Analysis Technique

Analysis Technique

Analysis Technique

Bottle Neck Analysis Technique

After having a portal at saturation, by taking a Java thread dump (using a kill -3 commands), one can determine the cause of bottleneck in the system against the portal Java process which is under the test. In a JVM, A thread dump shows the state of all thread. The general process is to search for threads that are blocked by the same reason or that are waiting in the same method of the same class.

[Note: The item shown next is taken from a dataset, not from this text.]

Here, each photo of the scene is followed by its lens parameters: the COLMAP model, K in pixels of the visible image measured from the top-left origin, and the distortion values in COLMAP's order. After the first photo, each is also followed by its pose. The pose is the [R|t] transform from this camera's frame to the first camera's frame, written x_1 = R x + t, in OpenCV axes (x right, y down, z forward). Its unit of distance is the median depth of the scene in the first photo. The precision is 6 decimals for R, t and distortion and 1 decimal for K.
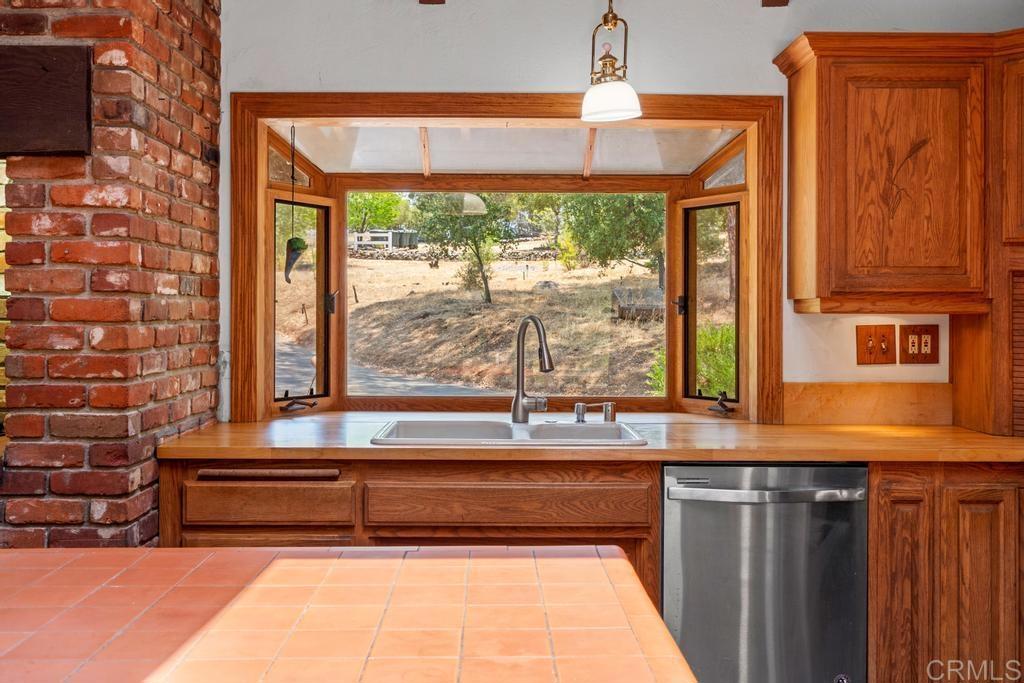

In general, search for threads that are blocked or in a waiting list are done by ascertaining through the certain type of classes that are statistically shown up as blocked, and now then proceed to remove that reason and thus remove the bottleneck. The next section discusses some common bottleneck problems. Going into all the problems you could encounter is really the art of WebSphere Portal bottleneck analysis and takes time and experience to master.

If the bottleneck is not the WebSphere Portal JVM itself, detection and resolution techniques are varied and outside the scope of this article.


Serialization between running threads and significantly degrades portal performance is caused due to Logging using direct writes to SystemOut.log or using a logging class such as log4j causes. In the production of portal systems, log only what is absolutely needed. When using log only errors; log4j; do not log informational messages or warning. Consider using a portal service or a different service running in a separate JVM, If the logging is required for audit purposes.

Before doing performance testing, Turn off all logging and remove all debug code that writes to files.

Capacity Planning

To estimate the total number of WebSphere Portal JVM’s required to satisfy a particular user population with in the pre-determined SLA metrics prior to entering production.

Typical metrics include:

  • Page-to-page response times after being already logged in (typically around two seconds)
  • Portal login response time (typically around four seconds) 


    The load test process looks very likely to the one for running the test for bottleneck analysis except that there is now a second criterion for stopping the test. One criterion is saturation, as previously defined. The second criterion is failure of any of the SLA metrics.

     If the test reaches saturation before any of the SLA metrics are exceeded and if it has already been determined that there are no bottlenecks that can or will be excised, then you can immediately calculate the number of nodes required.

     If the SLA metrics are exceeded before reaching saturation, then you must analyze the failure to determine the next course of action. If you determine that you do not need to resolve the response time issues, then proceed directly to calculating the number of nodes, as discussed in the next section of this article.